> Task to complete
From the material below, return every line that includes "lines".

########

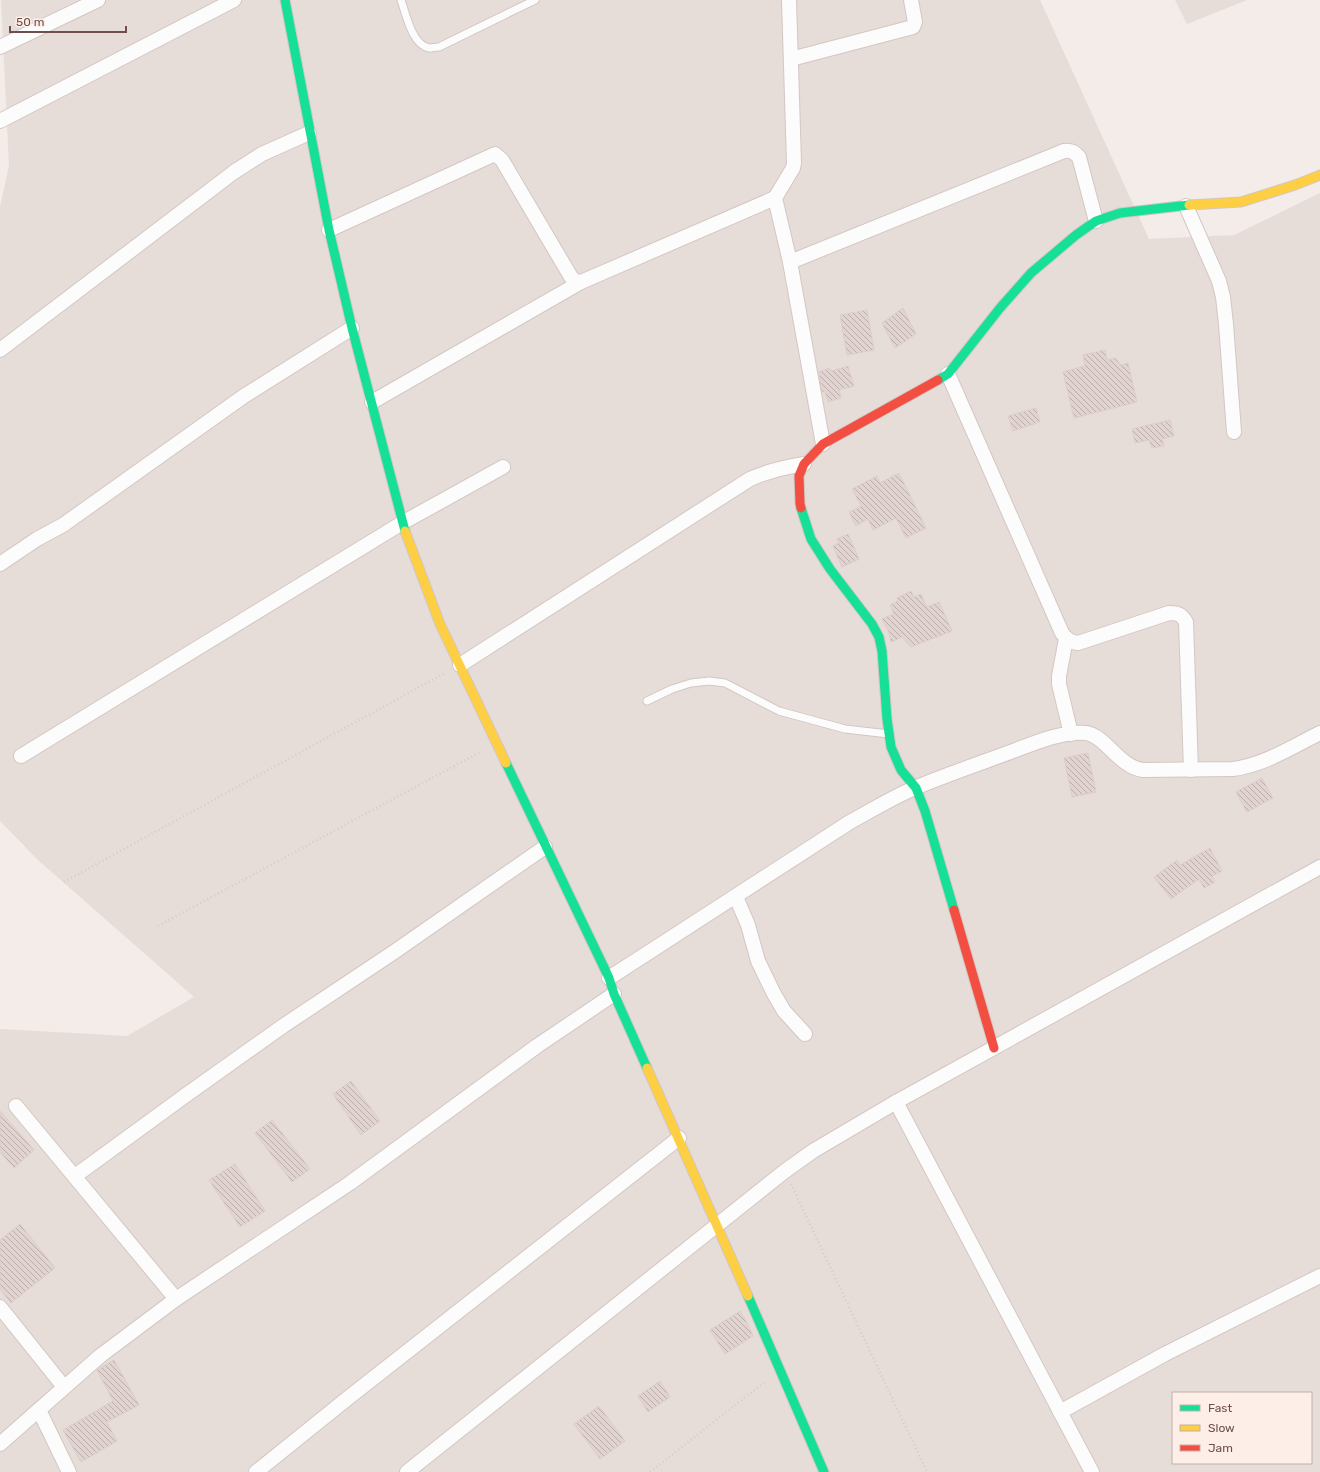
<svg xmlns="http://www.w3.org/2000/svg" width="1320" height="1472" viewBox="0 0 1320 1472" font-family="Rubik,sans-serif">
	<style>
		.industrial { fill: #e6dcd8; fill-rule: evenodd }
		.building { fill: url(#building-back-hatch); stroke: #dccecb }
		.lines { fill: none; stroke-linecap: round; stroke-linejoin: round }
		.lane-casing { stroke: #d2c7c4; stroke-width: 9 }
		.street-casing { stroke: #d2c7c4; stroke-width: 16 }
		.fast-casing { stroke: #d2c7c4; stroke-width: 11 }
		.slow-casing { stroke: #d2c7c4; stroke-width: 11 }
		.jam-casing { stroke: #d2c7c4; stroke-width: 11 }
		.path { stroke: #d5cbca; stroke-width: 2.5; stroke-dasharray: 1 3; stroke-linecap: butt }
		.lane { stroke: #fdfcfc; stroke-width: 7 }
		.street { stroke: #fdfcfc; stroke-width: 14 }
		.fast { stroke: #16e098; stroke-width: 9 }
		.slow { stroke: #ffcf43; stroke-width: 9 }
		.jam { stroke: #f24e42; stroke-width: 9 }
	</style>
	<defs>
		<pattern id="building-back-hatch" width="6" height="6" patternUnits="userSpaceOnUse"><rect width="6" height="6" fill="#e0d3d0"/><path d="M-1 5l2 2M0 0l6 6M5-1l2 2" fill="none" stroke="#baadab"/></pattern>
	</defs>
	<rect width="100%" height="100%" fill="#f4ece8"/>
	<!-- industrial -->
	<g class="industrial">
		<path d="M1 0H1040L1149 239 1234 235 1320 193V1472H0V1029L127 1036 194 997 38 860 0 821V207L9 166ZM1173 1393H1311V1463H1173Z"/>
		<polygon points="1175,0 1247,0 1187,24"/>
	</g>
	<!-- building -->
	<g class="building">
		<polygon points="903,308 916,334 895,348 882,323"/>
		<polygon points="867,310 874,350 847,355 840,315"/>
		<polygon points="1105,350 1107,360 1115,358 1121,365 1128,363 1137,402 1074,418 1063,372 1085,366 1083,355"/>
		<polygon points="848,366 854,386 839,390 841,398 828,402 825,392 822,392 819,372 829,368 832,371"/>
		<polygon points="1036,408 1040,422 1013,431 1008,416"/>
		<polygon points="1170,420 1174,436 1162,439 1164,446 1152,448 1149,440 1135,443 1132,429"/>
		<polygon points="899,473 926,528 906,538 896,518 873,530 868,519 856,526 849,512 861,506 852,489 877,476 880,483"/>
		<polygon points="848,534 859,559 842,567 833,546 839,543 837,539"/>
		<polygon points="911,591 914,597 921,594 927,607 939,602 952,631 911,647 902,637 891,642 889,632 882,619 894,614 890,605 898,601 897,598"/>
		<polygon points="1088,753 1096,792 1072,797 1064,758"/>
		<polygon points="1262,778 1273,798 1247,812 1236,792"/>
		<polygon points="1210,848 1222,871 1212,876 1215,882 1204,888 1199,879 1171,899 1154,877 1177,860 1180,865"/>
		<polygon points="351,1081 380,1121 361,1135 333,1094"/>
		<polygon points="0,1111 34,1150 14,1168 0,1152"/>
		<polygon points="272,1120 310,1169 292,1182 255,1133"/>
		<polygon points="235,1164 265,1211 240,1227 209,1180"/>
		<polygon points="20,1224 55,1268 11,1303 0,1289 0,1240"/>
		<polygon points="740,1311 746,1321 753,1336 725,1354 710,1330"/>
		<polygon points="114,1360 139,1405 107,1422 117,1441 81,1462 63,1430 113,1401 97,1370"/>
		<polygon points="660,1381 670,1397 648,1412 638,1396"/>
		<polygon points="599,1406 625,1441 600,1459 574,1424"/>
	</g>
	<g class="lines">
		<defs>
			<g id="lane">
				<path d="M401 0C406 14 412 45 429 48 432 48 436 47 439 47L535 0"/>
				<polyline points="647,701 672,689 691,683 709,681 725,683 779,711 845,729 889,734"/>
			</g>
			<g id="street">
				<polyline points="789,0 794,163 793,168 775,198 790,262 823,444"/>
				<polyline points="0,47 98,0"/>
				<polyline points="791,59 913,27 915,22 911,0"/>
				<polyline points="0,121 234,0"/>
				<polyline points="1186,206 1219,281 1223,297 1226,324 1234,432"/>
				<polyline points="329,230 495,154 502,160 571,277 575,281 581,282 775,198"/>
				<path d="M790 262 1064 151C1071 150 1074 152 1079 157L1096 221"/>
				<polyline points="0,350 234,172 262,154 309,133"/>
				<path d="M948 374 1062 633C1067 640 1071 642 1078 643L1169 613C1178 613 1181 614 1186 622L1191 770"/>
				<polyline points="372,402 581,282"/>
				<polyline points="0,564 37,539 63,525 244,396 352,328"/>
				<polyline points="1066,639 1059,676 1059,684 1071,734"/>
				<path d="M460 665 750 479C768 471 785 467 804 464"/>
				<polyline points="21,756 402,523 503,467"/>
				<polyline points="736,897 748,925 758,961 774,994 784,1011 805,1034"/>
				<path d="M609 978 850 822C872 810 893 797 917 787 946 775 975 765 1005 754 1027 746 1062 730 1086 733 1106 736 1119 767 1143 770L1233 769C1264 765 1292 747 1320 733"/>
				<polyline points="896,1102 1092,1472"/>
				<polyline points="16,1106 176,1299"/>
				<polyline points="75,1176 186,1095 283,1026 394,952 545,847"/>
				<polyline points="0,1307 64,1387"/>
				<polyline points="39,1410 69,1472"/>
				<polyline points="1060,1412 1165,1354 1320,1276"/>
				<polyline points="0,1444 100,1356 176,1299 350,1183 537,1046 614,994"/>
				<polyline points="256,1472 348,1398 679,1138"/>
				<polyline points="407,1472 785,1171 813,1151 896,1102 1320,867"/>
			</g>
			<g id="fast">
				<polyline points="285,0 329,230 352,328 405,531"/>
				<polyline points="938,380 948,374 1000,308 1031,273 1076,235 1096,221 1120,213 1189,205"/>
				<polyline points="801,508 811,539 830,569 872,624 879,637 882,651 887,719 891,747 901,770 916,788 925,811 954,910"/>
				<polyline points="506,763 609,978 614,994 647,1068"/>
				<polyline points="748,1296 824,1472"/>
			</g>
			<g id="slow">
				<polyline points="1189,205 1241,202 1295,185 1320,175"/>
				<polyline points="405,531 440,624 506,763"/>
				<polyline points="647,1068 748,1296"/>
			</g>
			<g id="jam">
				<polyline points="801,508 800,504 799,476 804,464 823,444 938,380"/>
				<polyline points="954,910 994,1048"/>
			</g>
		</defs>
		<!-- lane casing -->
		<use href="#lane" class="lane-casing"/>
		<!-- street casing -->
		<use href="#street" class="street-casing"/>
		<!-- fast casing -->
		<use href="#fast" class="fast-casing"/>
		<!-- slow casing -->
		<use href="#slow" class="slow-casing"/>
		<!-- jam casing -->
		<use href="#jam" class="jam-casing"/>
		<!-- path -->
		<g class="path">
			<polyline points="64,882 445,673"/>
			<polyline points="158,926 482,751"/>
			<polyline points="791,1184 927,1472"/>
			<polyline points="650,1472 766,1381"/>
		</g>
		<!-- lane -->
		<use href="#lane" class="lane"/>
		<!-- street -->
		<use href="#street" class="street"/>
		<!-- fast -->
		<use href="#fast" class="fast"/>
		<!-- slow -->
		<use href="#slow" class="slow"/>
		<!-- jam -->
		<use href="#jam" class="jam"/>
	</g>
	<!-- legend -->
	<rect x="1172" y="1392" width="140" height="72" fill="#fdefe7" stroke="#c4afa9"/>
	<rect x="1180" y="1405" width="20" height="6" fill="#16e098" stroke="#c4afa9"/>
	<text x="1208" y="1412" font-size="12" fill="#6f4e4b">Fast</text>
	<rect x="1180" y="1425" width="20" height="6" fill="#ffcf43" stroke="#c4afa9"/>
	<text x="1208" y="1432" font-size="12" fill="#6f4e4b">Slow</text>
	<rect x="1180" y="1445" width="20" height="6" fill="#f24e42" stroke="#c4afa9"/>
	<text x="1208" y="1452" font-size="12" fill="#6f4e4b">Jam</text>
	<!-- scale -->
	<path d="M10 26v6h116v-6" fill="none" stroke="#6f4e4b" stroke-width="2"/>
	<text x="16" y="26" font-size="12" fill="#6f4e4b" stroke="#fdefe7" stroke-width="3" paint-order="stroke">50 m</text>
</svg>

########

> Output below
		.lines { fill: none; stroke-linecap: round; stroke-linejoin: round }
	<g class="lines">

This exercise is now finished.